SOURCE TEXT =
As a recent Ph.D. graduate specializing in materials simulation, my academic pursuit has been focused on using ab initio methods to probe the thermodynamic properties of crystalline materials under extreme conditions, such as high pressures and temperatures, typically found in planetary interiors. It has been propelled by my commitment to enhance the performance and accuracy of computational methods while broadening their applications.

🎓 Educations

• 2018 – now, Ph.D. in Materials Science, Columbia University in the City of New York, NY, USA
• 2016 – 2017, M.Sc. in Materials Science, Columbia University in the City of New York, NY, USA
• 2012 – 2016, B.Sc. in Physics, Zhejiang University, China

👨‍💻 Programming Skills

• Languages:
  • Julia, Python, Wolfram Language, LaTeX, Shell, Ruby
  • TypeScript, JavaScript (with jQuery), HTML, CSS/SCSS
  • Fortran, Haskell
• Data Analysis & Visualization: NumPy, Numba, SciPy, pandas, Matplotlib, DataFrames.jl, Plots.jl, Plotly.js
• Interfaces: web applications, command-line interface, RESTful API
• HPC: CMake, Slurm, MPI, Quantum ESPRESSO, VASP, JIT, SIMD, asynchronous and distributed programming
• DevOps & Cloud: Conda/Mamba, Docker, CI/CD pipelines, Azure services, Cloudflare workers

📝 Publications

CPC 2023

express: Extensible, high-level workflows for swifter ab initio materials modeling

Summary

• Abstracted atomistic simulation algorithms into modular, high-performance, software-agnostic workflows in Express.jl , offering flexible execution and composition options
• Conducted a systematic DFT study to analyze the thermal properties of various earth-forming materials using these workflows
• Implemented a DAG-based workflow model, facilitating asynchronous and parallel execution of high-throughput jobs with advanced checkpointing capabilities
• Delivered databases supporting LINQ-style queries for efficient data storage, analysis, and visualization
• Created a user-centric command-line interface, providing versatile deployment options across virtual environments, local machines, and remote servers
• Led several pivotal developments in computational physics toolkits that have been well-received within the Julia community:
  • Cross-compiled the C package Spglib and developed its Julia interface at Spglib.jl
  • Developed QuantumESPRESSOBase.jl as a Quantum ESPRESSO interface
  • Conceived EquationsOfStateOfSolids.jl to fit and solve equations of state
  • Introduced escpy to validate elastic stability conditions across different crystal systems

CPC 2019

qha: A Python package for quasiharmonic free energy calculation for multi-configuration systems

Summary

• Expanded a theoretical model to encompass multi-configuration systems, with a meticulous analysis of the thermodynamic properties of ordered/disordered phases of ice utilizing numerical methods
• Developed qha (2801 downloads in the last 6 months), a Python package, enhancing its performance with just-in-time (JIT) compilation and providing a user-friendly command-line interface
• Streamlined unit testing, documentation generation, building, and release processes for Python packages
• Created a versatile Python package text-stream, designed to facilitate the seamless reading and printing of str, io.StringIO, and text files

PRB 2021

Thermodynamic properties of $\varepsilon$-Fe with thermal electronic excitation effects on vibrational spectra.

DATA SUPPLIED =
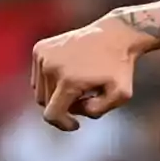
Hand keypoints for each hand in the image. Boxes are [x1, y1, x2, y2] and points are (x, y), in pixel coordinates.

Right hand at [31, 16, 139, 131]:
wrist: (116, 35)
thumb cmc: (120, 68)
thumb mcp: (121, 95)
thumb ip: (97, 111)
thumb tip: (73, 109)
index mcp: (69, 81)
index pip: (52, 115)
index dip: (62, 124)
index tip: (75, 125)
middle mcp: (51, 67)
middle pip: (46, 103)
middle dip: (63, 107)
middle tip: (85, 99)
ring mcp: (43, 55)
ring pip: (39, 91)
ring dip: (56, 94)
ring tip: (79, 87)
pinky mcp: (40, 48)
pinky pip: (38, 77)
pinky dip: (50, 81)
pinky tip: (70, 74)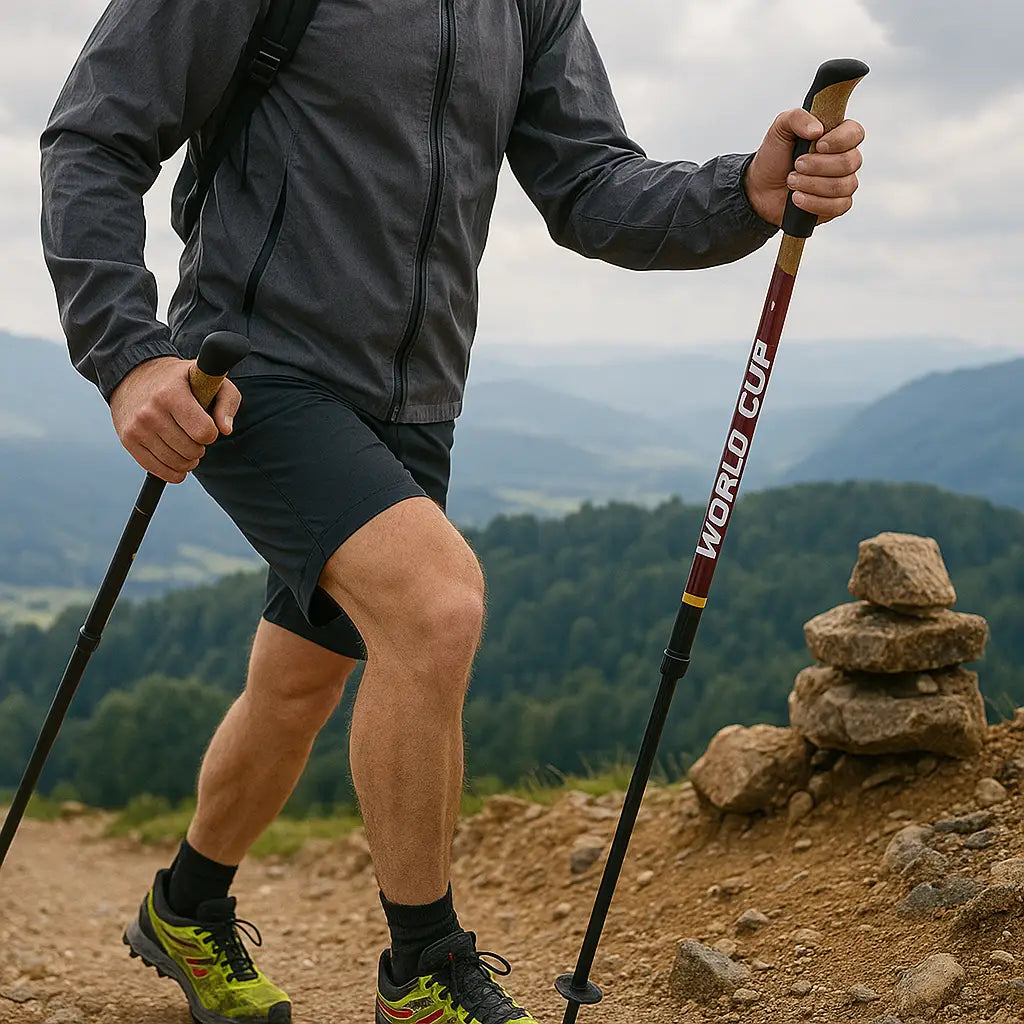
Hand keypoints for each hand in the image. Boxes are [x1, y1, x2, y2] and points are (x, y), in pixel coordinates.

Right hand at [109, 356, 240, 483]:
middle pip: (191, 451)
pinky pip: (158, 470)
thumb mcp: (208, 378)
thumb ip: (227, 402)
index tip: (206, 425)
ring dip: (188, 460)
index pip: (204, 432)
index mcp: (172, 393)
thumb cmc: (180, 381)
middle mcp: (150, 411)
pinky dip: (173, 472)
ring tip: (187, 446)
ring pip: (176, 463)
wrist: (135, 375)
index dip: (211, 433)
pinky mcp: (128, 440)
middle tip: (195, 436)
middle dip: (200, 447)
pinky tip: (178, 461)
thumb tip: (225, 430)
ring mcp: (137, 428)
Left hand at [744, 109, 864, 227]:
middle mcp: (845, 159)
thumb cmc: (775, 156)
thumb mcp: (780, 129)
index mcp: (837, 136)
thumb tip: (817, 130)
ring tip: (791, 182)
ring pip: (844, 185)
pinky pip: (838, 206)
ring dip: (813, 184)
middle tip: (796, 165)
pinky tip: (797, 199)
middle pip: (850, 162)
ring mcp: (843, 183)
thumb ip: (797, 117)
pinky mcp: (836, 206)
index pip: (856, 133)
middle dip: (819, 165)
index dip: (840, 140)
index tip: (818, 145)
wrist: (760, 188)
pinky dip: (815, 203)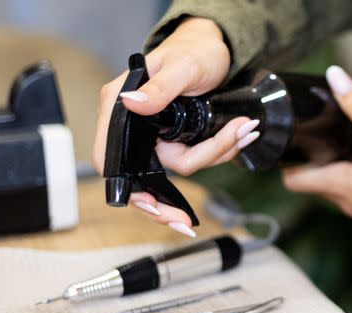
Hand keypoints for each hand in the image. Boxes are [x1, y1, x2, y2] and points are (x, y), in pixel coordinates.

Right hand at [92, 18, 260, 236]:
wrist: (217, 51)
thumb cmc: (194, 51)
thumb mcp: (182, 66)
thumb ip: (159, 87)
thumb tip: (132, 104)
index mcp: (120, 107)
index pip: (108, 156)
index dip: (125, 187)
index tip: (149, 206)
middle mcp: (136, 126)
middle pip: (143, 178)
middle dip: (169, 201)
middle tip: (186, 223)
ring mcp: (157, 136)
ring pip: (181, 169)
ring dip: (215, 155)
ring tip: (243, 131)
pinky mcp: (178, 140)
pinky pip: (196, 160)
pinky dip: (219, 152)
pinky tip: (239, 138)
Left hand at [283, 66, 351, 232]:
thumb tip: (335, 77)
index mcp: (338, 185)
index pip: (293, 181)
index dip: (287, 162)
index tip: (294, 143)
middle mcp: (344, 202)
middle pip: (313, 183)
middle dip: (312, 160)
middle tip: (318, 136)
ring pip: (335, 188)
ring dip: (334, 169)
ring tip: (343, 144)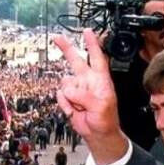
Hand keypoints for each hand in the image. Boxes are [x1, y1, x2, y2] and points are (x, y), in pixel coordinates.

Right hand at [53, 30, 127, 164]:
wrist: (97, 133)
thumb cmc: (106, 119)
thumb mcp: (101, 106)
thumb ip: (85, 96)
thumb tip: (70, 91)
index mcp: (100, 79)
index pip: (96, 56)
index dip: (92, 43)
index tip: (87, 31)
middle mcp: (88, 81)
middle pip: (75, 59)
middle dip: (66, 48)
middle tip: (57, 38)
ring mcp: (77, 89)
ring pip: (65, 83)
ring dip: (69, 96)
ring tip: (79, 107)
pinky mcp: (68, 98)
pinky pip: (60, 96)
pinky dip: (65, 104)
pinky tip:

TASKS TO COMPLETE =
1: Repeat the passage of the profile text starting at "As a recent" and ending at "broadening their applications.".
2: In the profile text, which package is named as a Quantum ESPRESSO interface?

YOUR WRITTEN ANSWERS =
1:
As a recent Ph.D. graduate specializing in materials simulation, my academic pursuit has been focused on using ab initio methods to probe the thermodynamic properties of crystalline materials under extreme conditions, such as high pressures and temperatures, typically found in planetary interiors. It has been propelled by my commitment to enhance the performance and accuracy of computational methods while broadening their applications.

2: QuantumESPRESSOBase.jl